CS 178: Machine Learning and Data Mining

Prof. Stephan Mandt
Spring 2021
Day/Time: Tuesday and Thursday 11:00 am--12:20 pm (live lecture, videos will be made available to participants)
Location: Zoom, details TBA. TAs: Hao Tang, TBA
Readers: TBA

The course's main is Canvas. Please check the Canvas site for all details including homework, resources, a syllabus, and links to Piazza and Gradescope.
The first lecture takes place on Tuesday March 30, 2021.

FAQs

This course will be held semi-synchronously. The lectures will be held live during the regular time slot, but the videos will be made available on the same day after each class. Students are strongly encouraged to attend the lectures in person, but there will be no obligation to do so. Exams will take place on the dates provided by the university registrar. Students will be able to schedule their exams flexibly on the same day.

Course Description

How can a machine learn from experience, to become better at a given task? How can we automatically extract knowledge or make sense of massive quantities of data? These are the fundamental questions of machine learning. Machine learning and data mining algorithms use techniques from statistics, optimization, and computer science to create automated systems which can sift through large volumes of data at high speed to make predictions or decisions without human intervention. Machine learning as a field is now incredibly pervasive, with applications from the web (search, advertisements, and suggestions) to national security, from analyzing biochemical interactions to traffic and emissions to astrophysics. Perhaps most famously, the $1M Netflix prize stirred up interest in learning algorithms in professionals, students, and hobbyists alike; now, websites like Kaggle host regular open competitions on many companies' data. This class will familiarize you with a broad cross-section of models and algorithms for machine learning, and prepare you for research or industry application of machine learning techniques.

Course Topics

Nearest neighbor methods

Bayes classifiers, naive Bayes

Linear regression, linear classifiers; perceptrons & logistic regression

VC dimension, shattering, and complexity

Neural networks (multi-layer perceptrons) and deep belief nets

Support vector machines; kernel methods

Decision trees for classification & regression

Ensembles; bagging, gradient boosting, adaboost

Unsupervised learning: clustering methods

Dimensionality reduction: (Multivariate Gaussians); PCA/SVD, latent space representations

Recommender Systems and Collaborative Filtering

Time series, Markov models

Advanced Topics

Prerequisites

Appropriate mathematical background in probability and statistics, calculus and linear algebra

Programming assignments will require a working familiarity with Python, along with familiarity with data structures and algorithms.

Academic Integrity

All students are expected to be familiar with the policy below. Failure to adhere to this policy can result in a student receiving a failing grade in the class.
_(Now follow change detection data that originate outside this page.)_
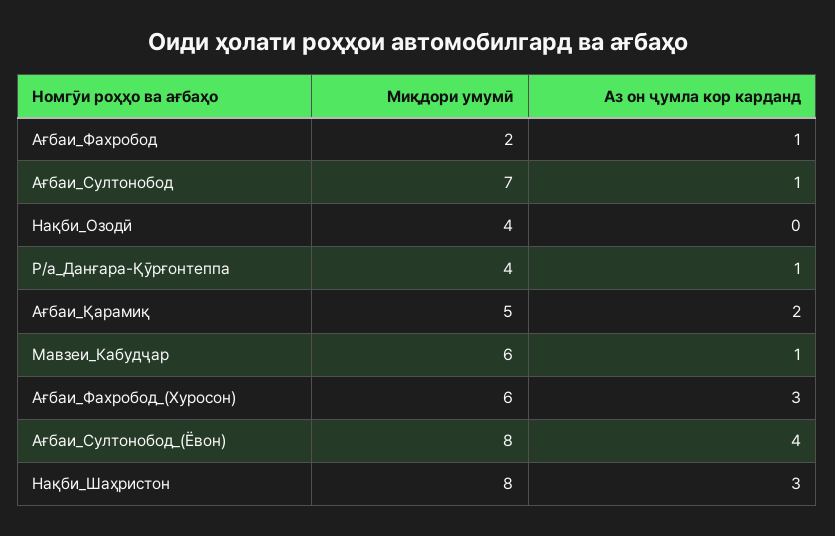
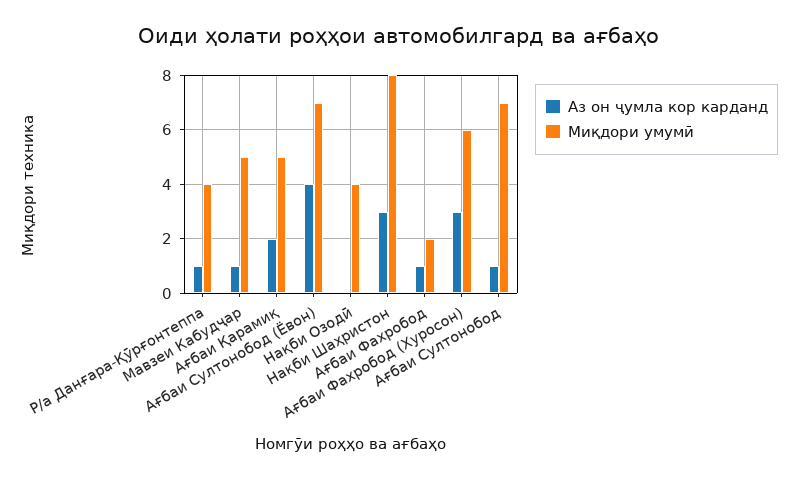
  {
    "Миқдори умумӣ": {
      "Ағбаи_Фахробод": 2,
      "Ағбаи_Султонобод": 7,
      "Нақби_Озодӣ": 4,
      "Р/а_Данғара-Қӯрғонтеппа": 4,
      "Ағбаи_Қарамиқ": 5,
-     "Мавзеи_Кабудҷар": 6,
+     "Мавзеи_Кабудҷар": 5,
      "Ағбаи_Фахробод_(Хуросон)": 6,
-     "Ағбаи_Султонобод_(Ёвон)": 8,
+     "Ағбаи_Султонобод_(Ёвон)": 7,
      "Нақби_Шаҳристон": 8
    },
    "Аз он ҷумла кор карданд": {
      "Ағбаи_Фахробод": 1,
      "Ағбаи_Султонобод": 1,
      "Нақби_Озодӣ": 0,
      "Р/а_Данғара-Қӯрғонтеппа": 1,
      "Ағбаи_Қарамиқ": 2,
      "Мавзеи_Кабудҷар": 1,
      "Ағбаи_Фахробод_(Хуросон)": 3,
      "Ағбаи_Султонобод_(Ёвон)": 4,
      "Нақби_Шаҳристон": 3
    }
  }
Academic integrity is taken seriously. For homework problems or programming assignments you are allowed to discuss the problems or assignments verbally with other class members, but under no circumstances can you look at or copy anyone else's written solutions or code relating to homework problems or programming assignments. All problem solutions and code submitted must be material you have personally written during this quarter, except for (a) material that you clearly indicate and reference as coming from another source, or (b) code provided to you by the TA/reader or instructor.

It is the responsibility of each student to be familiar with UCI's Academic Integrity Policies and UCI's definitions and examples of academic misconduct.